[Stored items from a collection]
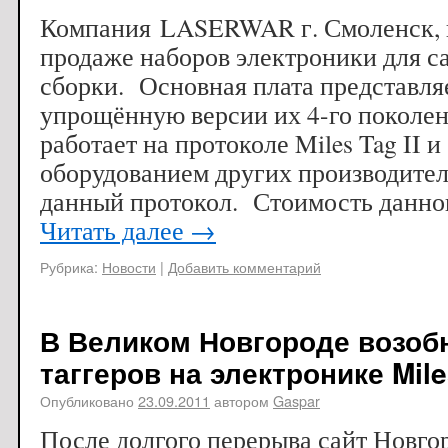
Компания LASERWAR г. Смоленск, 
продаже наборов электроники для с
сборки. Основная плата представля
упрощённую версии их 4-го поколе
работает на протоколе Miles Tag II 
оборудованием других производите
данный протокол. Стоимость данн
Читать далее
→
Рубрика:
Новости
|
Добавить комментарий
В Великом Новгороде возоб
таггеров на электронике Mile
Опубликовано
23.09.2011
автором
Gaspar
После долгого перерыва сайт Новго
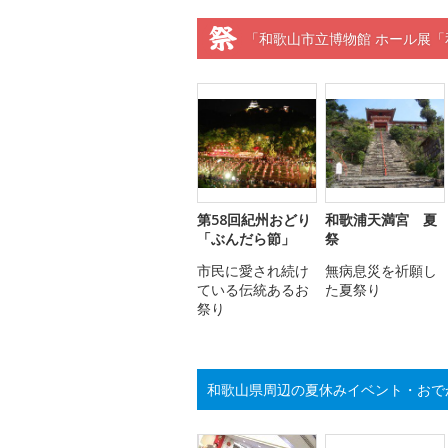
「和歌山市立博物館 ホール展
第58回紀州おどり
和歌浦天満宮 夏
「ぶんだら節」
祭
市民に愛され続け
無病息災を祈願し
ている伝統あるお
た夏祭り
祭り
和歌山県周辺の夏休みイベント・おで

**WHAT YOU SHOULD DO:** Transcribe the records word for word and include no pictures.

**TASK ANSWER:**
Компания LASERWAR г. Смоленск, 
продаже наборов электроники для с
сборки. Основная плата представля
упрощённую версии их 4-го поколе
работает на протоколе Miles Tag II 
оборудованием других производите
данный протокол. Стоимость данн
Читать далее
→
Рубрика:
Новости
|
Добавить комментарий
В Великом Новгороде возоб
таггеров на электронике Mile
Опубликовано
23.09.2011
автором
Gaspar
После долгого перерыва сайт Новго
「和歌山市立博物館 ホール展
第58回紀州おどり
和歌浦天満宮 夏
「ぶんだら節」
祭
市民に愛され続け
無病息災を祈願し
ている伝統あるお
た夏祭り
祭り
和歌山県周辺の夏休みイベント・おで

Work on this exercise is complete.